Centius aus Cos saß reglos am Brett und schien von dem Durcheinander keine Notiz zu nehmen. Sein Blick war auf das Spielfeld gerichtet. Er legte die Uhren auf die Seite, damit Scormus’ Zeit nicht weiterlief.

Ich erkannte, daß die Gruppe aus Ar mit ihrer Anrufung der Schiedsrichter nicht durchgekommen war.

Scormus kehrte an seinen Platz zurück.

Reginald aus Ti stellte die Uhren wieder auf. Scormus’ Hand bewegte sich.

»Speerträger schlägt Speerträger«, murmelte mein Sitznachbar. Centius aus Cos hatte nun bereits drei Speerträger verloren.

Jetzt mußte er mindestens den vorrückenden gelben Speerträger schlagen, der bereits tief in sein Gebiet vorgerückt war. Wenn er dazu nicht seinen Ubars Tharlarionreiter nahm, würde auch diese Figur verloren sein.

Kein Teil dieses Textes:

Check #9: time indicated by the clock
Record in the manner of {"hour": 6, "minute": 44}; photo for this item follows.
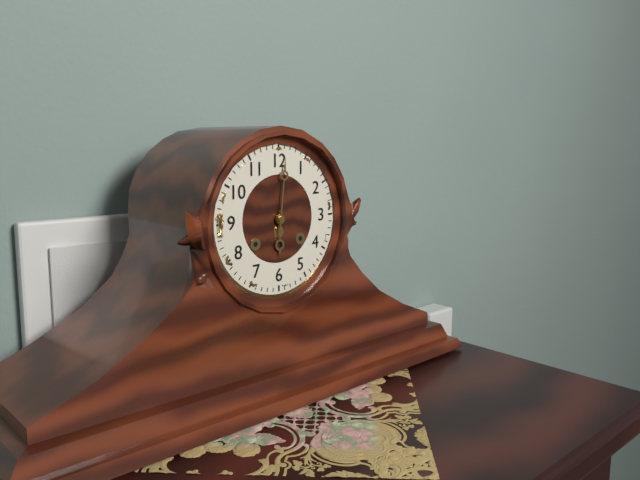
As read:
{"hour": 6, "minute": 1}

Centius aus Cos schob seine Ubara auf Ubars Schriftgelehrten vier. Wußte er nicht, daß sein Tharlarionreiter en prise stand?

War er ein Kind, das noch niemals Kaissa gespielt hatte? Wußte er nicht, wie die Figuren bewegt werden mußten?

Nein, die Erklärung war viel einfacher. Ein monumentaler Verrat war dort unten im Gange. Hatte der Mann den Verstand verloren? Wußte er nicht, wie die Goreaner auf so etwas reagierten?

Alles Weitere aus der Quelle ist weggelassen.